Express every line of text in all of the rows below as one numbered list, omitting blank lines. Leave the pictures out of the answer.

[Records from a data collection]

________

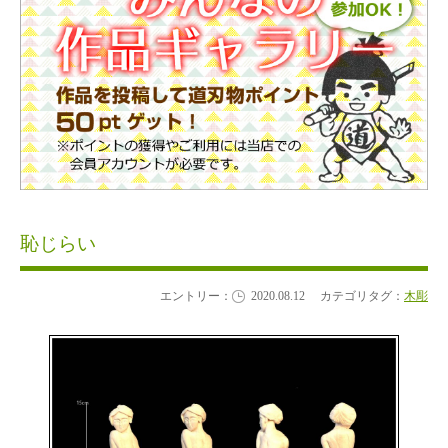
恥じらい
エントリー：
2020.08.12
カテゴリタグ：
木彫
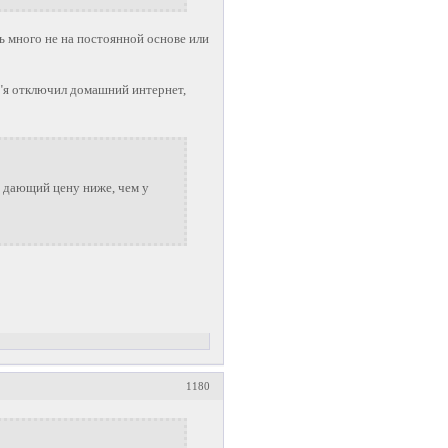
ь много не на постоянной основе или
 "я отключил домашний интернет,
 дающий цену ниже, чем у
1180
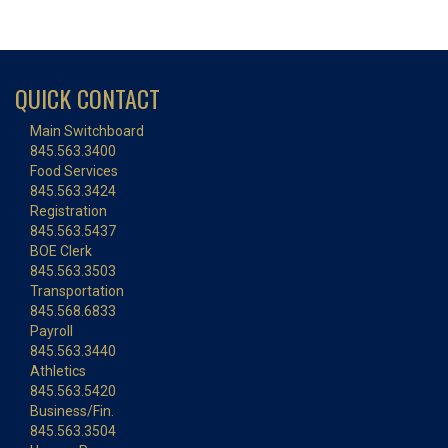
QUICK CONTACT
Main Switchboard
845.563.3400
Food Services
845.563.3424
Registration
845.563.5437
BOE Clerk
845.563.3503
Transportation
845.568.6833
Payroll
845.563.3440
Athletics
845.563.5420
Business/Fin.
845.563.3504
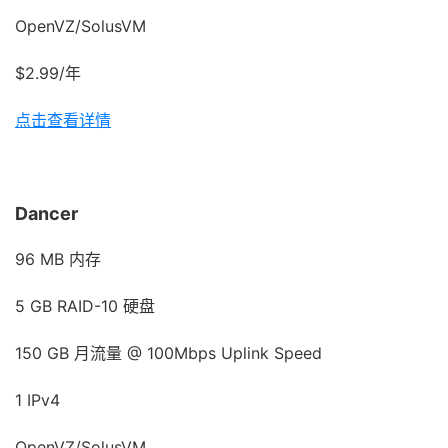
OpenVZ/SolusVM
$2.99/年
点击查看详情
Dancer
96 MB 内存
5 GB RAID-10 硬盘
150 GB 月流量 @ 100Mbps Uplink Speed
1 IPv4
OpenVZ/SolusVM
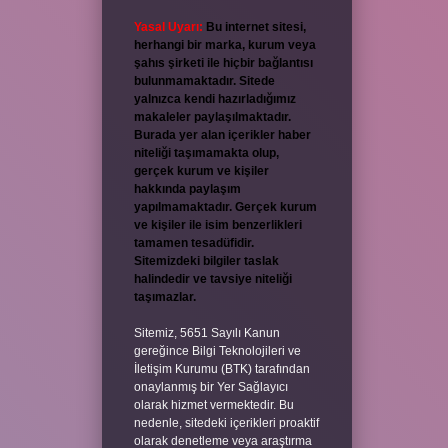
Yasal Uyarı:
Bu internet sitesi,
herhangi bir marka, kurum veya
şahıs şirketi ile hiçbir bağlantısı
bulunmamaktadır. Sitede
yalnızca kendi hazırladığımız
makaleler paylaşılmaktadır.
Burada yer alan içerikler haber
niteliği taşımamakta olup,
gerçek kurum ve kişiler
hakkında paylaşım
yapılmamaktadır. Gerçek kurum
ve kişiler ile isim benzerlikleri
tamamen tesadüfidir.
Sitemizdeki bilgiler taslak
halindedir ve tavsiye niteliği
taşımazlar.
Sitemiz, 5651 Sayılı Kanun
gereğince Bilgi Teknolojileri ve
İletişim Kurumu (BTK) tarafından
onaylanmış bir Yer Sağlayıcı
olarak hizmet vermektedir. Bu
nedenle, sitedeki içerikleri proaktif
olarak denetleme veya araştırma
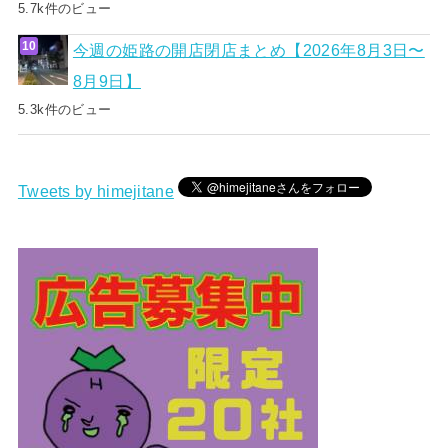
5.7k件のビュー
今週の姫路の開店閉店まとめ【2026年8月3日〜
8月9日】
5.3k件のビュー
Tweets by himejitane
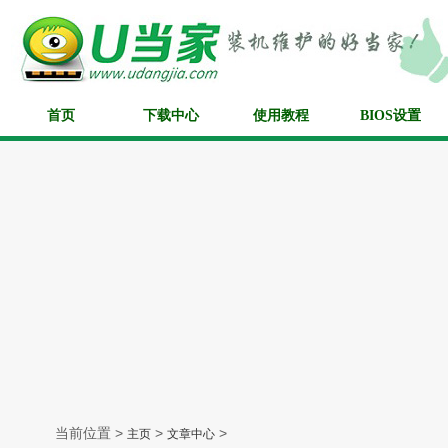
首页
下载中心
使用教程
BIOS设置
当前位置 >
>
>
主页
文章中心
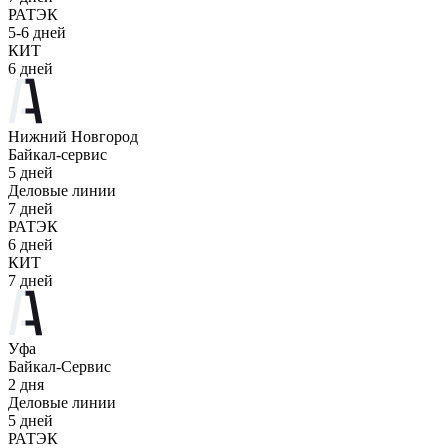
РАТЭК
5-6 дней
КИТ
6 дней
Нижний Новгород
Байкал-сервис
5 дней
Деловые линии
7 дней
РАТЭК
6 дней
КИТ
7 дней
Уфа
Байкал-Сервис
2 дня
Деловые линии
5 дней
РАТЭК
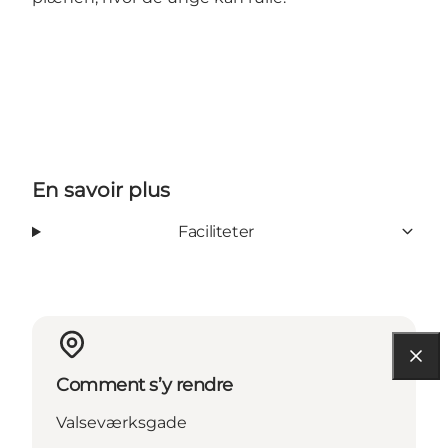
En savoir plus
Faciliteter
Comment s’y rendre
Valseværksgade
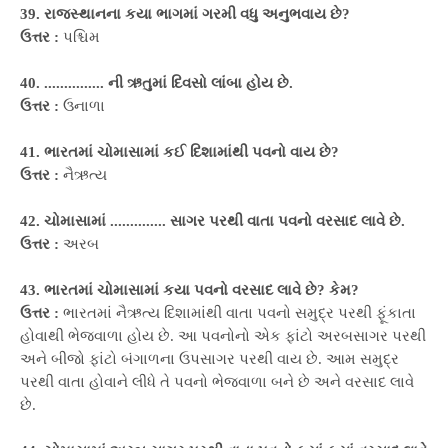
39. રાજસ્થાનના કયા ભાગમાં ગરમી વધુ અનુભવાય છે?
ઉત્તર :
પશ્ચિમ
40. ............... ની ઋતુમાં દિવસો લાંબા હોય છે.
ઉત્તર :
ઉનાળા
41. ભારતમાં ચોમાસામાં કઈ દિશામાંથી પવનો વાય છે?
ઉત્તર :
નૈઋત્ય
42. ચોમાસામાં .............. સાગર પરથી વાતા પવનો વરસાદ લાવે છે.
ઉત્તર :
અરબ
43. ભારતમાં ચોમાસામાં કયા પવનો વરસાદ લાવે છે? કેમ?
ઉત્તર :
ભારતમાં નૈઋત્ય દિશામાંથી વાતા પવનો સમુદ્ર પરથી ફૂંકાતા
હોવાથી ભેજવાળા હોય છે. આ પવનોનો એક ફાંટો અરબસાગર પરથી
અને બીજો ફાંટો બંગાળના ઉપસાગર પરથી વાય છે. આમ સમુદ્ર
પરથી વાતા હોવાને લીધે તે પવનો ભેજવાળા બને છે અને વરસાદ લાવે
છે.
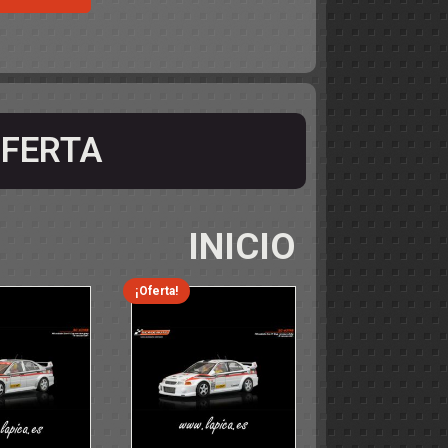
FERTA
INICIO
¡Oferta!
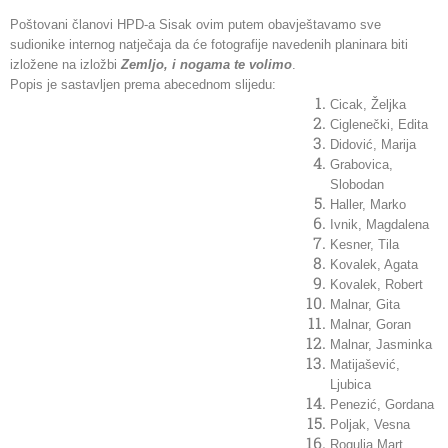
Poštovani članovi HPD-a Sisak ovim putem obavještavamo sve
sudionike internog natječaja da će fotografije navedenih planinara biti
izložene na izložbi
Zemljo, i nogama te volimo
.
Popis je sastavljen prema abecednom slijedu:
Cicak, Željka
Ciglenečki, Edita
Didović, Marija
Grabovica,
Slobodan
Haller, Marko
Ivnik, Magdalena
Kesner, Tila
Kovalek, Agata
Kovalek, Robert
Malnar, Gita
Malnar, Goran
Malnar, Jasminka
Matijašević,
Ljubica
Penezić, Gordana
Poljak, Vesna
Rogulja Mart,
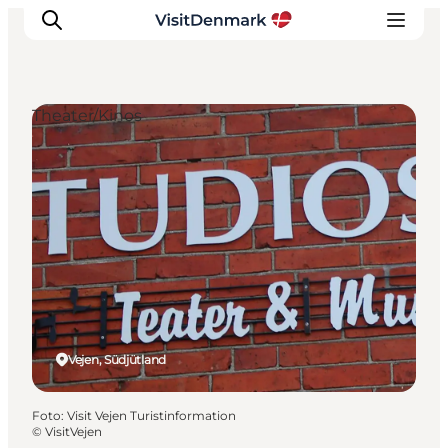
Theater/Kinos
Inspiration
Regionen
Erlebnisse
Unterkünfte
Reiseplanung
Vejen, Südjütland
Foto
:
Visit Vejen Turistinformation
©
VisitVejen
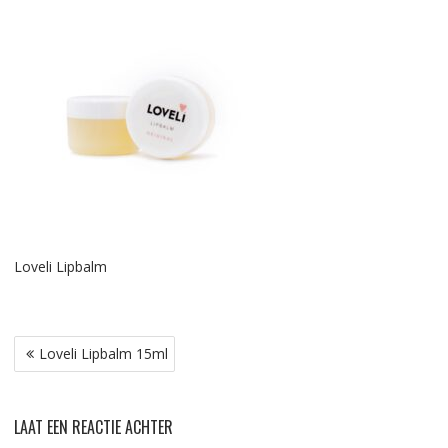
Loveli Lipbalm
Bericht
Loveli Lipbalm 15ml
navigatie
LAAT EEN REACTIE ACHTER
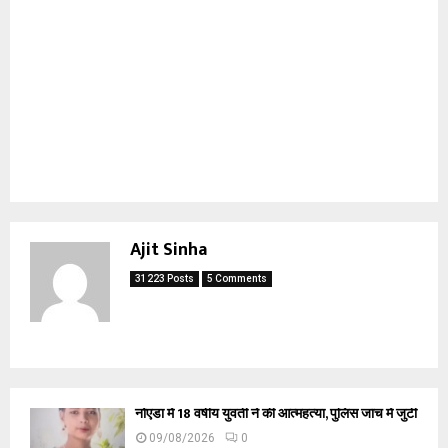
Ajit Sinha
31223 Posts
5 Comments
नोएडा में 18 वर्षीय युवती ने की आत्महत्या, पुलिस जांच में जुटी
09/08/2026
0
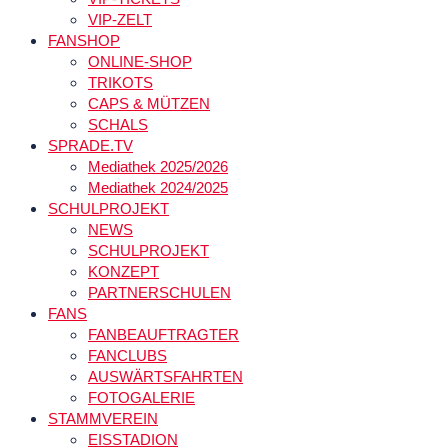
VIP-ZELT
FANSHOP
ONLINE-SHOP
TRIKOTS
CAPS & MÜTZEN
SCHALS
SPRADE.TV
Mediathek 2025/2026
Mediathek 2024/2025
SCHULPROJEKT
NEWS
SCHULPROJEKT
KONZEPT
PARTNERSCHULEN
FANS
FANBEAUFTRAGTER
FANCLUBS
AUSWÄRTSFAHRTEN
FOTOGALERIE
STAMMVEREIN
EISSTADION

________

_Solution to this exercise_
1. 恥じらい
2. エントリー：
3. 2020.08.12
4. カテゴリタグ：
5. 木彫
6. ь много не на постоянной основе или
7.  "я отключил домашний интернет,
8.  дающий цену ниже, чем у
9. 1180
10. QUICK CONTACT
11. Main Switchboard
12. 845.563.3400
13. Food Services
14. 845.563.3424
15. Registration
16. 845.563.5437
17. BOE Clerk
18. 845.563.3503
19. Transportation
20. 845.568.6833
21. Payroll
22. 845.563.3440
23. Athletics
24. 845.563.5420
25. Business/Fin.
26. 845.563.3504
27. OpenVZ/SolusVM
28. $2.99/年
29. 点击查看详情
30. Dancer
31. 96 MB 内存
32. 5 GB RAID-10 硬盘
33. 150 GB 月流量 @ 100Mbps Uplink Speed
34. 1 IPv4
35. OpenVZ/SolusVM
36. Yasal Uyarı:
37. Bu internet sitesi,
38. herhangi bir marka, kurum veya
39. şahıs şirketi ile hiçbir bağlantısı
40. bulunmamaktadır. Sitede
41. yalnızca kendi hazırladığımız
42. makaleler paylaşılmaktadır.
43. Burada yer alan içerikler haber
44. niteliği taşımamakta olup,
45. gerçek kurum ve kişiler
46. hakkında paylaşım
47. yapılmamaktadır. Gerçek kurum
48. ve kişiler ile isim benzerlikleri
49. tamamen tesadüfidir.
50. Sitemizdeki bilgiler taslak
51. halindedir ve tavsiye niteliği
52. taşımazlar.
53. Sitemiz, 5651 Sayılı Kanun
54. gereğince Bilgi Teknolojileri ve
55. İletişim Kurumu (BTK) tarafından
56. onaylanmış bir Yer Sağlayıcı
57. olarak hizmet vermektedir. Bu
58. nedenle, sitedeki içerikleri proaktif
59. olarak denetleme veya araştırma
60. 5.7k件のビュー
61. 今週の姫路の開店閉店まとめ【2026年8月3日〜
62. 8月9日】
63. 5.3k件のビュー
64. Tweets by himejitane
65. 首页
66. 下载中心
67. 使用教程
68. BIOS设置
69. 当前位置 >
70. >
71. >
72. 主页
73. 文章中心
74. РАТЭК
75. 5-6 дней
76. КИТ
77. 6 дней
78. Нижний Новгород
79. Байкал-сервис
80. 5 дней
81. Деловые линии
82. 7 дней
83. РАТЭК
84. 6 дней
85. КИТ
86. 7 дней
87. Уфа
88. Байкал-Сервис
89. 2 дня
90. Деловые линии
91. 5 дней
92. РАТЭК
93. En savoir plus
94. Faciliteter
95. Comment s’y rendre
96. Valseværksgade
97. 39. રાજસ્થાનના કયા ભાગમાં ગરમી વધુ અનુભવાય છે?
98. ઉત્તર :
99. પશ્ચિમ
100. 40. ............... ની ઋતુમાં દિવસો લાંબા હોય છે.
101. ઉત્તર :
102. ઉનાળા
103. 41. ભારતમાં ચોમાસામાં કઈ દિશામાંથી પવનો વાય છે?
104. ઉત્તર :
105. નૈઋત્ય
106. 42. ચોમાસામાં .............. સાગર પરથી વાતા પવનો વરસાદ લાવે છે.
107. ઉત્તર :
108. અરબ
109. 43. ભારતમાં ચોમાસામાં કયા પવનો વરસાદ લાવે છે? કેમ?
110. ઉત્તર :
111. ભારતમાં નૈઋત્ય દિશામાંથી વાતા પવનો સમુદ્ર પરથી ફૂંકાતા
112. હોવાથી ભેજવાળા હોય છે. આ પવનોનો એક ફાંટો અરબસાગર પરથી
113. અને બીજો ફાંટો બંગાળના ઉપસાગર પરથી વાય છે. આમ સમુદ્ર
114. પરથી વાતા હોવાને લીધે તે પવનો ભેજવાળા બને છે અને વરસાદ લાવે
115. છે.
116. FERTA
117. INICIO
118. ¡Oferta!
119. Poštovani članovi HPD-a Sisak ovim putem obavještavamo sve
120. sudionike internog natječaja da će fotografije navedenih planinara biti
121. izložene na izložbi
122. Zemljo, i nogama te volimo
123. .
124. Popis je sastavljen prema abecednom slijedu:
125. Cicak, Željka
126. Ciglenečki, Edita
127. Didović, Marija
128. Grabovica,
129. Slobodan
130. Haller, Marko
131. Ivnik, Magdalena
132. Kesner, Tila
133. Kovalek, Agata
134. Kovalek, Robert
135. Malnar, Gita
136. Malnar, Goran
137. Malnar, Jasminka
138. Matijašević,
139. Ljubica
140. Penezić, Gordana
141. Poljak, Vesna
142. Rogulja Mart,
143. Theater/Kinos
144. Inspiration
145. Regionen
146. Erlebnisse
147. Unterkünfte
148. Reiseplanung
149. Vejen, Südjütland
150. Foto
151. :
152. Visit Vejen Turistinformation
153. ©
154. VisitVejen
155. Loveli Lipbalm
156. Bericht
157. Loveli Lipbalm 15ml
158. navigatie
159. LAAT EEN REACTIE ACHTER
160. Ajit Sinha
161. 31223 Posts
162. 5 Comments
163. नोएडा में 18 वर्षीय युवती ने की आत्महत्या, पुलिस जांच में जुटी
164. 09/08/2026
165. 0
166. VIP-ZELT
167. FANSHOP
168. ONLINE-SHOP
169. TRIKOTS
170. CAPS & MÜTZEN
171. SCHALS
172. SPRADE.TV
173. Mediathek 2025/2026
174. Mediathek 2024/2025
175. SCHULPROJEKT
176. NEWS
177. SCHULPROJEKT
178. KONZEPT
179. PARTNERSCHULEN
180. FANS
181. FANBEAUFTRAGTER
182. FANCLUBS
183. AUSWÄRTSFAHRTEN
184. FOTOGALERIE
185. STAMMVEREIN
186. EISSTADION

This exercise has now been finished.